Assignment a: Could you extract, word for word, the part of the sge_shepherd manual page that opens with the words containing "SGE_SHEPHERD(8) | Grid" and closes with "queue_conf(5) for details)."?

Source passage START

SGE_SHEPHERD(8) | Grid Engine Administrative Commands | SGE_SHEPHERD(8) |
sge_shepherd - Grid Engine single job-controlling agent
sge_shepherd
sge_shepherd provides the parent process functionality for a single Grid Engine job. The parent functionality is necessary on UNIX systems to retrieve resource usage information (see getrusage(2)) after a job has finished. In addition, the sge_shepherd forwards signals to the job, such for suspension, enabling, termination, and the Grid Engine checkpointing signal (see sge_ckpt(1) and queue_conf(5) for details).

Source passage END
Input material START

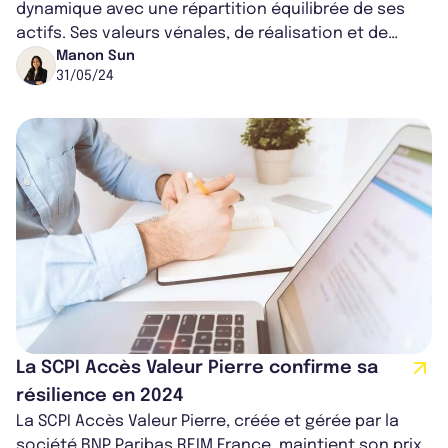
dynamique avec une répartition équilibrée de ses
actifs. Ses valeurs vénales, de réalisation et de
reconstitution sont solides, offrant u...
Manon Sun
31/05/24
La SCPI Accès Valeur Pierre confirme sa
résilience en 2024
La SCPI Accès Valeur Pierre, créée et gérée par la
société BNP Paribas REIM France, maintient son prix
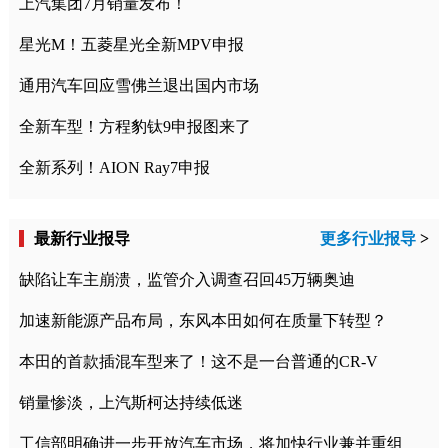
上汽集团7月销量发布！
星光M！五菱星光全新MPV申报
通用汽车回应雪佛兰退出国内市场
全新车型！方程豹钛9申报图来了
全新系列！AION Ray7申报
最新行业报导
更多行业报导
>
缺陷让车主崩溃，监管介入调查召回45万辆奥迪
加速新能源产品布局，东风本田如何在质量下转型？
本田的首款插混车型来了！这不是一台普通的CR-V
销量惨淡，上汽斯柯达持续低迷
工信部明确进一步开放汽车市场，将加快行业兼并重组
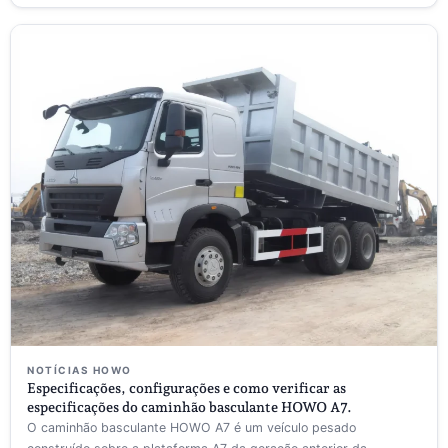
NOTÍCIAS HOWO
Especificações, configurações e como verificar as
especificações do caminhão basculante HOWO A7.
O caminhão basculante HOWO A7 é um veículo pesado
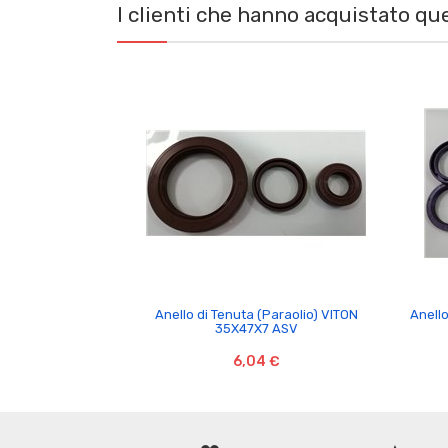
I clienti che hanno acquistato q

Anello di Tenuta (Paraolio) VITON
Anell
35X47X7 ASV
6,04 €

Input material END

Assignment b: How many lines of the records above contain the string "HOWO"? Reply with the number alone.

Exercise answer a:
SGE_SHEPHERD(8) | Grid Engine Administrative Commands | SGE_SHEPHERD(8) |
sge_shepherd - Grid Engine single job-controlling agent
sge_shepherd
sge_shepherd provides the parent process functionality for a single Grid Engine job. The parent functionality is necessary on UNIX systems to retrieve resource usage information (see getrusage(2)) after a job has finished. In addition, the sge_shepherd forwards signals to the job, such for suspension, enabling, termination, and the Grid Engine checkpointing signal (see sge_ckpt(1) and queue_conf(5) for details).

Exercise answer b: 3